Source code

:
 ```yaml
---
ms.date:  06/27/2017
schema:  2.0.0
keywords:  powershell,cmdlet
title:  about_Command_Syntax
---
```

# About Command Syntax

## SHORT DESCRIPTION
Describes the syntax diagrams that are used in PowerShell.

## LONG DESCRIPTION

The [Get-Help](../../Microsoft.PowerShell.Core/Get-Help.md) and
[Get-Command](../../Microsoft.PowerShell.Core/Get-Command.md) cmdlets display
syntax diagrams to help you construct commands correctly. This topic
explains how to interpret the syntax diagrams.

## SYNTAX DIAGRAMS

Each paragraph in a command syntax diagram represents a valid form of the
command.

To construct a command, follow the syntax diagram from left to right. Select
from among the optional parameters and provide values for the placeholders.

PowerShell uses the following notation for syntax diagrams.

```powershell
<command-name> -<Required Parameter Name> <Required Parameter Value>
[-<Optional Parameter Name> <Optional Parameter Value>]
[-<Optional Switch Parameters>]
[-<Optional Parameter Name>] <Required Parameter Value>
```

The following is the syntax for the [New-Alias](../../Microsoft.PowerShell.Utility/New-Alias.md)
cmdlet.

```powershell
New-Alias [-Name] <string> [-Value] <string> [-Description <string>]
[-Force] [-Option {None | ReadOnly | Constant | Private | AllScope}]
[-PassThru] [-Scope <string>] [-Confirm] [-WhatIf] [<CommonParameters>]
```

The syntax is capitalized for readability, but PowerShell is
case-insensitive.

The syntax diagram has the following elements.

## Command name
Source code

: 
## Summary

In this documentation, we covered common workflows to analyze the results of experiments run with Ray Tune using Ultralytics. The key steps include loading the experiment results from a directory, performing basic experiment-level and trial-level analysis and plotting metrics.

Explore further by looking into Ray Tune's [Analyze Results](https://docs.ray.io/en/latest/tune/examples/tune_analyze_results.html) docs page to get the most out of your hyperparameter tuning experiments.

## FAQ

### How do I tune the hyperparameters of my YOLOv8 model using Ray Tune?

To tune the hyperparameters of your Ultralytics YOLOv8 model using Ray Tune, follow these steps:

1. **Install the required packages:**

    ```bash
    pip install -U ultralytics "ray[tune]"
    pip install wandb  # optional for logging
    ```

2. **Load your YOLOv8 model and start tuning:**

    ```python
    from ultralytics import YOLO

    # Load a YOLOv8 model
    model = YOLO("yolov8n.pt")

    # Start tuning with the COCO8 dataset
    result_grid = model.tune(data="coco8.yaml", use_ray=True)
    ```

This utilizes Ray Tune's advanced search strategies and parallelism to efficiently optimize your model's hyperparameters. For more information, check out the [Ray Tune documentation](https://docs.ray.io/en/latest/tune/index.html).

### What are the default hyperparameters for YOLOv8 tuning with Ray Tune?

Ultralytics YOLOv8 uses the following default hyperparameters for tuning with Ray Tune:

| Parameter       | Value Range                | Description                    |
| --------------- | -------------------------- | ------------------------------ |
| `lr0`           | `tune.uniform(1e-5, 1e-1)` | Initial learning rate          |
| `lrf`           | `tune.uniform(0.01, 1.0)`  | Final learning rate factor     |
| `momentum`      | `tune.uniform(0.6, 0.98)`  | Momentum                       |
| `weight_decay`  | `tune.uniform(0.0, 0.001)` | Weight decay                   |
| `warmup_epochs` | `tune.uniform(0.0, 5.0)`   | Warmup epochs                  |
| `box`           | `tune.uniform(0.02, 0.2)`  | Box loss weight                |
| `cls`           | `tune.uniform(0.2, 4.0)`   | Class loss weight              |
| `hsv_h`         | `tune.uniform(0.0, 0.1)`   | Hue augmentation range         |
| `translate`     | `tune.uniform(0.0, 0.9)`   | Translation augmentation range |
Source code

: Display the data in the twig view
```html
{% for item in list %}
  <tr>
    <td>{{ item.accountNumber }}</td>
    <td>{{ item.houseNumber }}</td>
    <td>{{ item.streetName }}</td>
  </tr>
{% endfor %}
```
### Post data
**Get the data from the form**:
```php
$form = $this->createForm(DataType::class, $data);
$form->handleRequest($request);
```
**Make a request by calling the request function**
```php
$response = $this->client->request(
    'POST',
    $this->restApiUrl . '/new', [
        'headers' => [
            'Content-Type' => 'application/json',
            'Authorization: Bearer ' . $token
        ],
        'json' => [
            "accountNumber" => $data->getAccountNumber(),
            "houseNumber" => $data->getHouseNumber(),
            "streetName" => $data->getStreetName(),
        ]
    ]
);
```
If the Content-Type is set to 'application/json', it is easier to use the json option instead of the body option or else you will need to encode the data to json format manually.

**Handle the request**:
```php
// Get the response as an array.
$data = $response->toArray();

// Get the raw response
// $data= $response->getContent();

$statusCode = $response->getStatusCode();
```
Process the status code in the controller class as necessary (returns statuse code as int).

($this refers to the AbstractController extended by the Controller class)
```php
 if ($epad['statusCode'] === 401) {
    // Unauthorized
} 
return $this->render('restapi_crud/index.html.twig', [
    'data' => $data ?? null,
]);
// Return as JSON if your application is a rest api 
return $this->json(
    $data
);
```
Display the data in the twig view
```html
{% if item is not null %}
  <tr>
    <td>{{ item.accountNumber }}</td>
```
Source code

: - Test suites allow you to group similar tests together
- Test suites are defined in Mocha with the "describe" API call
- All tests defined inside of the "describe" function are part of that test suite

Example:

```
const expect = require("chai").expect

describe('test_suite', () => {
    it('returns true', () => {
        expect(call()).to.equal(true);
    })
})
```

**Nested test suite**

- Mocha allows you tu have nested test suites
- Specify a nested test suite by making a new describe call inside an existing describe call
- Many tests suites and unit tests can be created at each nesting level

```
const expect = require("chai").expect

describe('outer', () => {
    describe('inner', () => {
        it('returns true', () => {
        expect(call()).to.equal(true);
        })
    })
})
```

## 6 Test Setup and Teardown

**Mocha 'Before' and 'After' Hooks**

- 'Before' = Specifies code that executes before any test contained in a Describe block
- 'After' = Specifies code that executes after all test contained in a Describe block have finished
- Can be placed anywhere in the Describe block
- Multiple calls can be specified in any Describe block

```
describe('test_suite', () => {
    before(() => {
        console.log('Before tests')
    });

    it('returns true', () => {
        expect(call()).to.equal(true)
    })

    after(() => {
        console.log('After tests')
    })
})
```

§ Problem: All of the data needs to be reproduced exactly, with no line missing.

§ Answer to the exercise:
Source code

:
 ```yaml
---
ms.date:  06/27/2017
schema:  2.0.0
keywords:  powershell,cmdlet
title:  about_Command_Syntax
---
```

# About Command Syntax

## SHORT DESCRIPTION
Describes the syntax diagrams that are used in PowerShell.

## LONG DESCRIPTION

The [Get-Help](../../Microsoft.PowerShell.Core/Get-Help.md) and
[Get-Command](../../Microsoft.PowerShell.Core/Get-Command.md) cmdlets display
syntax diagrams to help you construct commands correctly. This topic
explains how to interpret the syntax diagrams.

## SYNTAX DIAGRAMS

Each paragraph in a command syntax diagram represents a valid form of the
command.

To construct a command, follow the syntax diagram from left to right. Select
from among the optional parameters and provide values for the placeholders.

PowerShell uses the following notation for syntax diagrams.

```powershell
<command-name> -<Required Parameter Name> <Required Parameter Value>
[-<Optional Parameter Name> <Optional Parameter Value>]
[-<Optional Switch Parameters>]
[-<Optional Parameter Name>] <Required Parameter Value>
```

The following is the syntax for the [New-Alias](../../Microsoft.PowerShell.Utility/New-Alias.md)
cmdlet.

```powershell
New-Alias [-Name] <string> [-Value] <string> [-Description <string>]
[-Force] [-Option {None | ReadOnly | Constant | Private | AllScope}]
[-PassThru] [-Scope <string>] [-Confirm] [-WhatIf] [<CommonParameters>]
```

The syntax is capitalized for readability, but PowerShell is
case-insensitive.

The syntax diagram has the following elements.

## Command name
Source code

: 
## Summary

In this documentation, we covered common workflows to analyze the results of experiments run with Ray Tune using Ultralytics. The key steps include loading the experiment results from a directory, performing basic experiment-level and trial-level analysis and plotting metrics.

Explore further by looking into Ray Tune's [Analyze Results](https://docs.ray.io/en/latest/tune/examples/tune_analyze_results.html) docs page to get the most out of your hyperparameter tuning experiments.

## FAQ

### How do I tune the hyperparameters of my YOLOv8 model using Ray Tune?

To tune the hyperparameters of your Ultralytics YOLOv8 model using Ray Tune, follow these steps:

1. **Install the required packages:**

    ```bash
    pip install -U ultralytics "ray[tune]"
    pip install wandb  # optional for logging
    ```

2. **Load your YOLOv8 model and start tuning:**

    ```python
    from ultralytics import YOLO

    # Load a YOLOv8 model
    model = YOLO("yolov8n.pt")

    # Start tuning with the COCO8 dataset
    result_grid = model.tune(data="coco8.yaml", use_ray=True)
    ```

This utilizes Ray Tune's advanced search strategies and parallelism to efficiently optimize your model's hyperparameters. For more information, check out the [Ray Tune documentation](https://docs.ray.io/en/latest/tune/index.html).

### What are the default hyperparameters for YOLOv8 tuning with Ray Tune?

Ultralytics YOLOv8 uses the following default hyperparameters for tuning with Ray Tune:

| Parameter       | Value Range                | Description                    |
| --------------- | -------------------------- | ------------------------------ |
| `lr0`           | `tune.uniform(1e-5, 1e-1)` | Initial learning rate          |
| `lrf`           | `tune.uniform(0.01, 1.0)`  | Final learning rate factor     |
| `momentum`      | `tune.uniform(0.6, 0.98)`  | Momentum                       |
| `weight_decay`  | `tune.uniform(0.0, 0.001)` | Weight decay                   |
| `warmup_epochs` | `tune.uniform(0.0, 5.0)`   | Warmup epochs                  |
| `box`           | `tune.uniform(0.02, 0.2)`  | Box loss weight                |
| `cls`           | `tune.uniform(0.2, 4.0)`   | Class loss weight              |
| `hsv_h`         | `tune.uniform(0.0, 0.1)`   | Hue augmentation range         |
| `translate`     | `tune.uniform(0.0, 0.9)`   | Translation augmentation range |
Source code

: Display the data in the twig view
```html
{% for item in list %}
  <tr>
    <td>{{ item.accountNumber }}</td>
    <td>{{ item.houseNumber }}</td>
    <td>{{ item.streetName }}</td>
  </tr>
{% endfor %}
```
### Post data
**Get the data from the form**:
```php
$form = $this->createForm(DataType::class, $data);
$form->handleRequest($request);
```
**Make a request by calling the request function**
```php
$response = $this->client->request(
    'POST',
    $this->restApiUrl . '/new', [
        'headers' => [
            'Content-Type' => 'application/json',
            'Authorization: Bearer ' . $token
        ],
        'json' => [
            "accountNumber" => $data->getAccountNumber(),
            "houseNumber" => $data->getHouseNumber(),
            "streetName" => $data->getStreetName(),
        ]
    ]
);
```
If the Content-Type is set to 'application/json', it is easier to use the json option instead of the body option or else you will need to encode the data to json format manually.

**Handle the request**:
```php
// Get the response as an array.
$data = $response->toArray();

// Get the raw response
// $data= $response->getContent();

$statusCode = $response->getStatusCode();
```
Process the status code in the controller class as necessary (returns statuse code as int).

($this refers to the AbstractController extended by the Controller class)
```php
 if ($epad['statusCode'] === 401) {
    // Unauthorized
} 
return $this->render('restapi_crud/index.html.twig', [
    'data' => $data ?? null,
]);
// Return as JSON if your application is a rest api 
return $this->json(
    $data
);
```
Display the data in the twig view
```html
{% if item is not null %}
  <tr>
    <td>{{ item.accountNumber }}</td>
```
Source code

: - Test suites allow you to group similar tests together
- Test suites are defined in Mocha with the "describe" API call
- All tests defined inside of the "describe" function are part of that test suite

Example:

```
const expect = require("chai").expect

describe('test_suite', () => {
    it('returns true', () => {
        expect(call()).to.equal(true);
    })
})
```

**Nested test suite**

- Mocha allows you tu have nested test suites
- Specify a nested test suite by making a new describe call inside an existing describe call
- Many tests suites and unit tests can be created at each nesting level

```
const expect = require("chai").expect

describe('outer', () => {
    describe('inner', () => {
        it('returns true', () => {
        expect(call()).to.equal(true);
        })
    })
})
```

## 6 Test Setup and Teardown

**Mocha 'Before' and 'After' Hooks**

- 'Before' = Specifies code that executes before any test contained in a Describe block
- 'After' = Specifies code that executes after all test contained in a Describe block have finished
- Can be placed anywhere in the Describe block
- Multiple calls can be specified in any Describe block

```
describe('test_suite', () => {
    before(() => {
        console.log('Before tests')
    });

    it('returns true', () => {
        expect(call()).to.equal(true)
    })

    after(() => {
        console.log('After tests')
    })
})
```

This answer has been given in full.